In net, Phipps learning the ropes

Forced into duty by injury, Bayhawks rookie and ex-Maryland goaltender earns All-Star berth

July 02, 2011|By Robbie Levin, The Baltimore Sun

Rookie Brian Phipps turned in an improbable performance between the pipes in the first half of the Chesapeake Bayhawks' game against Boston last Saturday. A Maryland and Severn graduate, Phipps stopped 11 shots, holding the Cannons to a lone goal in the first quarter and propelling his team to a 7-6 halftime advantage.

Unfortunately for Phipps, Boston responded with an equally unlikely second-half surge. The Cannons reeled off 11 goals in the game's final 28 minutes while holding the Bayhawks to just two.

Phipps finished the day with 16 saves, a new personal best and the most stops by a Chesapeake netminder this year.

"Typically when you have 16 saves, you usually come out victorious," Bayhawks coach Brendan Kelly said. "I couldn't ask any more of Brian Phipps right now."

Tonight, the Bayhawks (3-3) look to end their three-game skid when they welcome the Rochester Rattlers (0-6) to Annapolis. While the Rattlers have had struggles of their own — they've lost all six games thus far and fired coach B.J. O'Hara this week — last week's loss to the Cannons exposed several of the Bayhawks' weaknesses. Despite a league-high 10 All-Stars, the Bayhawks managed only 10 goals while proving unable to stop Boston's transition offense.

If there's one positive from last week's defeat, it was Phipps' stellar play in net. The rookie's performance helped earn him a spot on the All-Star squad for the Major League Lacrosse All-Star Game next Saturday in Cambridge, Mass. Phipps and Hamilton's Joe Marra are the first rookie goaltenders in league history to be named All-Stars.

"I was pretty surprised," Phipps said. "It's a great honor, and I'm thrilled to be able to say I'm playing with the best lacrosse players in the world."

Phipps, who was selected by the Bayhawks with the 23rd overall pick in the 2010 draft, spent last season on the practice squad. He was activated before Chesapeake's season opener against Rochester and played the second half of the Bayhawks' second game, a 14-10 victory over the Hamilton Nationals.

Saturday's loss was Phipps' first complete game of the year, and his 150 minutes are the fewest of any All-Star goalie. Still, entering the Boston game, Phipps' save percentage was .543, 12 points higher than the mark that veteran Chris Garrity maintained in three games before suffering a torn medial collateral ligament. Garrity was also named to the All-Star team but will not compete.

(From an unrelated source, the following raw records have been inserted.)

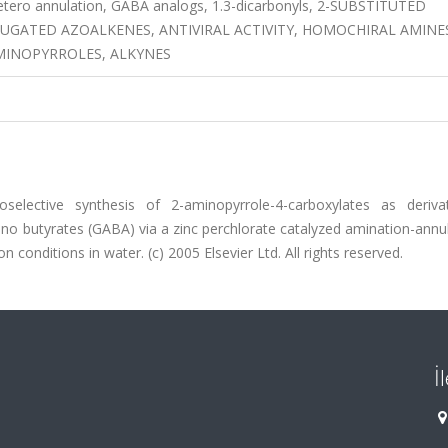
etero annulation, GABA analogs, 1.3-dicarbonyls, 2-SUBSTITUTED
UGATED AZOALKENES, ANTIVIRAL ACTIVITY, HOMOCHIRAL AMINE
MINOPYRROLES, ALKYNES
selective synthesis of 2-aminopyrrole-4-carboxylates as deriva
o butyrates (GABA) via a zinc perchlorate catalyzed amination-annul
conditions in water. (c) 2005 Elsevier Ltd. All rights reserved.
İ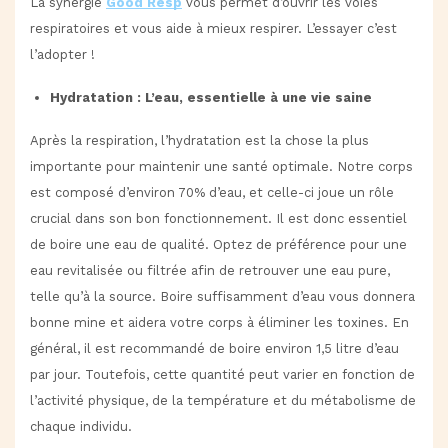
La synergie
Good Resp
vous permet d’ouvrir les voies
respiratoires et vous aide à mieux respirer. L’essayer c’est
l’adopter !
Hydratation : L’eau, essentielle à une vie saine
Après la respiration, l’hydratation est la chose la plus
importante pour maintenir une santé optimale. Notre corps
est composé d’environ 70% d’eau, et celle-ci joue un rôle
crucial dans son bon fonctionnement. Il est donc essentiel
de boire une eau de qualité. Optez de préférence pour une
eau revitalisée ou filtrée afin de retrouver une eau pure,
telle qu’à la source. Boire suffisamment d’eau vous donnera
bonne mine et aidera votre corps à éliminer les toxines. En
général, il est recommandé de boire environ 1,5 litre d’eau
par jour. Toutefois, cette quantité peut varier en fonction de
l’activité physique, de la température et du métabolisme de
chaque individu.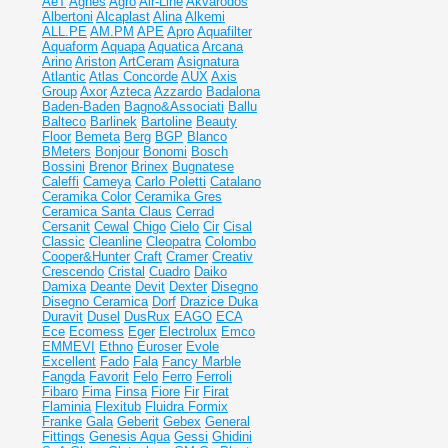
AeT
Agnes
Agro
Air-Line
Akvarodos
Albertoni
Alcaplast
Alina
Alkemi
ALL.PE
AM.PM
APE
Apro
Aquafilter
Aquaform
Aquapa
Aquatica
Arcana
Arino
Ariston
ArtCeram
Asignatura
Atlantic
Atlas Concorde
AUX
Axis
Group
Axor
Azteca
Azzardo
Badalona
Baden-Baden
Bagno&Associati
Ballu
Balteco
Barlinek
Bartoline
Beauty
Floor
Bemeta
Berg
BGP
Blanco
BMeters
Bonjour
Bonomi
Bosch
Bossini
Brenor
Brinex
Bugnatese
Caleffi
Cameya
Carlo Poletti
Catalano
Ceramika Color
Ceramika Gres
Ceramiсa Santa Claus
Cerrad
Cersanit
Cewal
Chigo
Cielo
Cir
Cisal
Classic
Cleanline
Cleopatra
Colombo
Cooper&Hunter
Craft
Cramer
Creativ
Crescendo
Cristal
Cuadro
Daiko
Damixa
Deante
Devit
Dexter
Disegno
Disegno Ceramica
Dorf
Drazice
Duka
Duravit
Dusel
DusRux
EAGO
ECA
Ece
Ecomess
Eger
Electrolux
Emco
EMMEVI
Ethno
Euroser
Evole
Excellent
Fado
Fala
Fancy Marble
Fangda
Favorit
Felo
Ferro
Ferroli
Fibaro
Fima
Finsa
Fiore
Fir
Firat
Flaminia
Flexitub
Fluidra
Formix
Franke
Gala
Geberit
Gebex
General
Fittings
Genesis Aqua
Gessi
Ghidini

Dave Cottle, the president of the Bayhawks and Phipps' coach at Maryland, said Phipps' biggest improvement since his days in College Park has been increased anticipation and "understanding where guys shoot."

"Being able to not move before it happens," Cottle said, "but to have a clear understanding that this guy likes to shoot high and away, picking up tendencies."

Phipps added that the change in the color of the ball, from white in college to orange in the pros, has also helped the transition.

"The orange ball stands out more coming out of the stick," Phipps said. "I can see it quicker than the white ball."

This isn't the first time the color of the ball has changed for Phipps. Growing up, Phipps' mother, Betty, didn't want her children playing with lacrosse balls, so instead she had Brian and his brother Michael use tennis balls. While Michael — who also starred at Maryland — excelled at attack, Phipps earned his chops in goal.

Phipps' time in net has paid off, and Cottle notes that his calm demeanor suits him well as a goalie.

"He talks to guys, he doesn't yell at guys. The defensemen appreciate that," Cottle said. "They're in it together. It isn't, 'Hey you guys are playing bad defense,' it's, 'We gotta play better defense.' All the intangibles go to Brian. He's got all the things you can work on as a coach and a player."

Phipps' former teammate Grant Catalino — who will not play for the Rattlers tonight because he is the best man in his brother's wedding — remembers Phipps as the ideal goalie, the "director on the field."

In the past year, Phipps has also become a director off the field. After Phipps graduated from Maryland in 2010, newly hired coach John Tillman asked him whether he would return and become the Terps' first full-time director of lacrosse operations. Phipps gladly accepted, and in his new post he organizes travel for the team and serves as the alumni liaison. While he is not permitted to help out on the field, Phipps is allowed to sit in on all coaches meetings.

Adjusting to new positions on and off the field has been difficult for Phipps, but his biggest challenge may come during All-Star Weekend. As part of the festivities, Phipps will compete in the Goalie Gauntlet, an obstacle course in which the netminders showcase their skills outside the crease.

"I wouldn't say I'm the most athletic person," Phipps said. "But it'll be fun for the fans, and I'm looking forward to it."